Alexandra Glynn | The Voice of Zion February 2024 - Round the Table Article --

The word “Beatitudes” comes from a Latin root meaning “blessed,” and this is why the verses in Matthew 5:3–12 are called the Beatitudes. The things our flesh considers blessings are not the same as the things God calls blessed. For example, our flesh does not like torment and persecution, and yet in the Beatitudes we read that God considers these to be blessings. Proverbs 10:22 reminds us that “The blessing of the Lord, it maketh rich, and he addeth no sorrow with it.” In Philippians 1:12 we read how things intended as persecution turned into blessings. We can also recall how Balaam’s curses were blessings in Numbers, chapters 22 to 24.

Sometimes one reads in the Bible sentence after sentence of blessing. For example, Deuteronomy 28, which Joshua is said to have also repeated (Josh. 8:34). The Psalms also begin with describing what it is to be blessed (Ps. 1). In Psalm 68:19, the Psalmist says God weighs us down with blessings constantly being poured out on us from His rich hands. How has your life been blessed?

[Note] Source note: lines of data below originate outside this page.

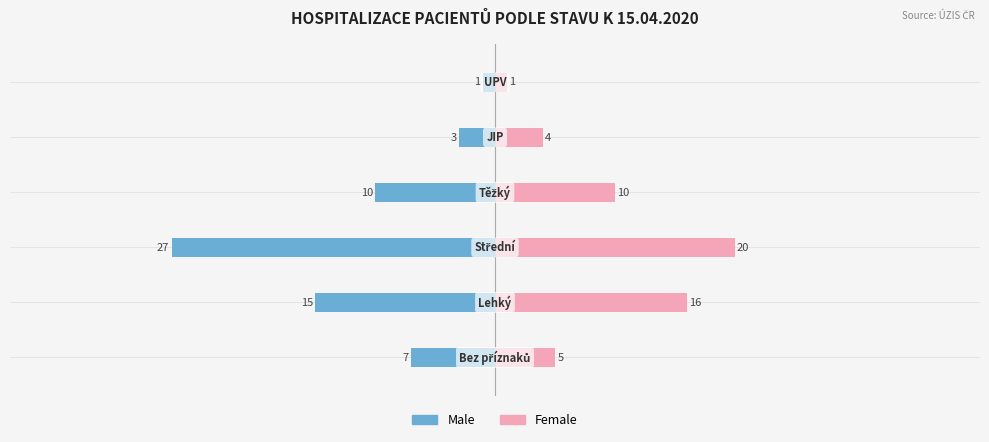

Rank the series at 5 from highest to lowest value.

Female, Male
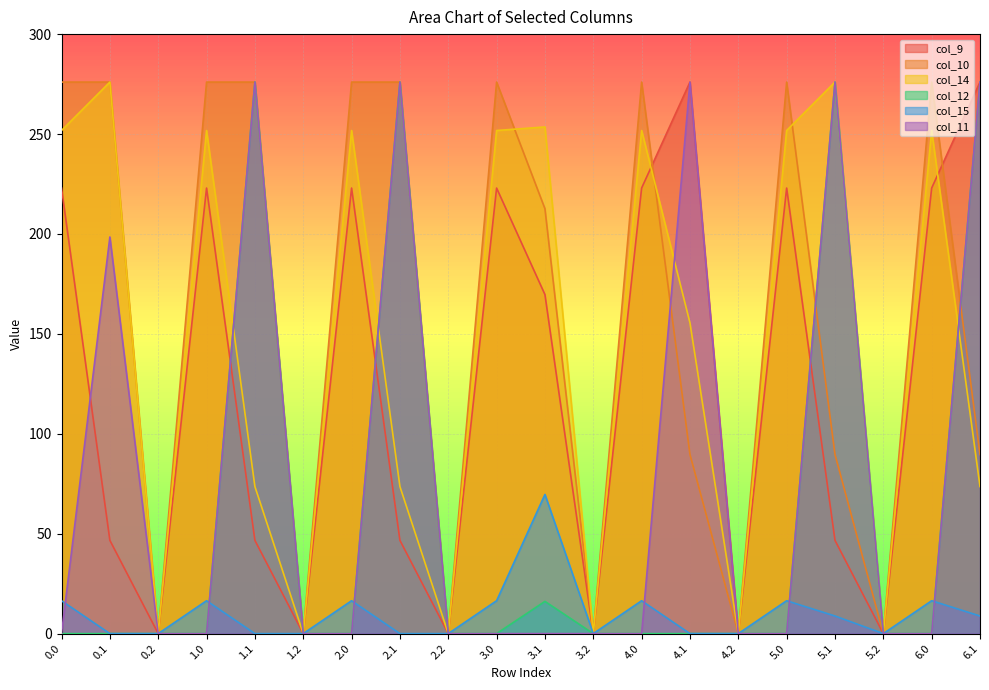

True or false: col_14 and col_12 intersect in this chart.

True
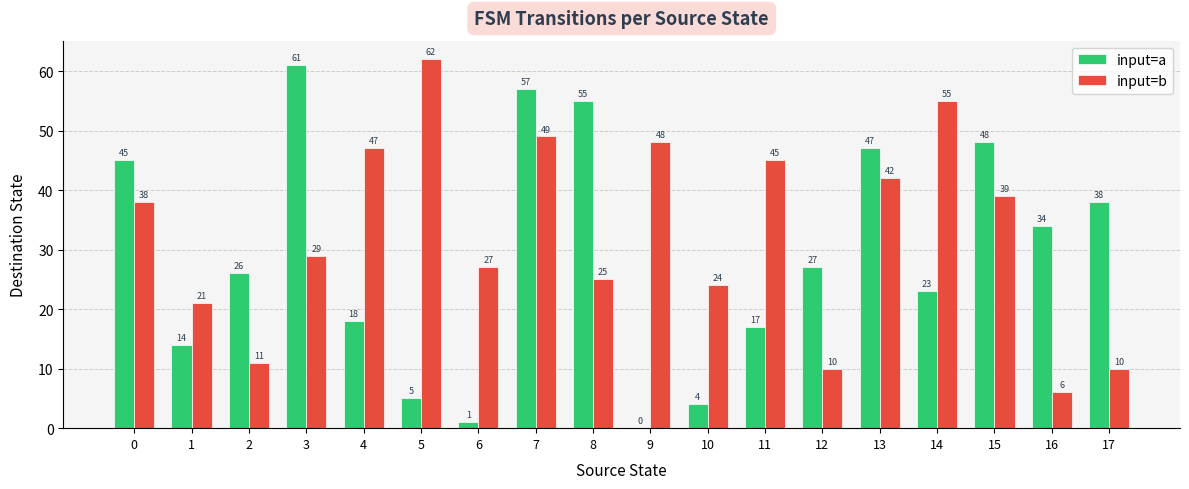

How many groups of bars are there?

18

May God always bless us and keep us and make His face shine upon us! 

Jesus’ Sermon on the Mount

Martin Pylvainen

At a time God ordained, Jesus began His public ministry. Not all listeners were pleased when Jesus announced what He was called to do (Luke 4:18).

Jesus began preaching and healing people. As John the Baptist preached before Him, His message was one of repentance: “Repent; for the kingdom of heaven is at hand” (Matt. 4:17). Jesus spoke about the need for an inner righteousness through personal repentance and hearing the gospel.

Word of Jesus’ ministry spread, and soon great crowds of people followed Jesus, waiting to hear Him speak. Matthew 5:1 tells of this first great sermon: “And seeing the multitudes, he went up into a mountain: and when he was set, his disciples came unto him: And he opened his mouth, and taught them.”

With this teaching, the old way of righteousness is turned on its head. Jesus begins this sermon with nine verses we know as the Beatitudes. He speaks of those being blessed or happy in a different way, a way contrary to human understanding. The blessings of believers were not wealth or authority and position among one’s community. Instead, Jesus spoke of the trials, weakness and shortcomings one has – but is yet blessed through the redemption work of Christ. The poor and hungry aren’t blessed because of these trials; they have joy and peace in the Holy Spirit and receive comfort and strength from the gospel of the kingdom.

The Sermon on the Mount then describes how the law cannot be fulfilled by humankind, and then it tells of our duty to our neighbor. It instructs on giving of alms, prayer and fasting. It speaks about our relation to money and trusting God in our daily life. It ends with a warning about false prophets. 

Matthew (7:28,29) tells us the reaction to this sermon: “When Jesus had ended these sayings, the people were astonished at his doctrine: For he taught them as one having authority, and not as the scribes.”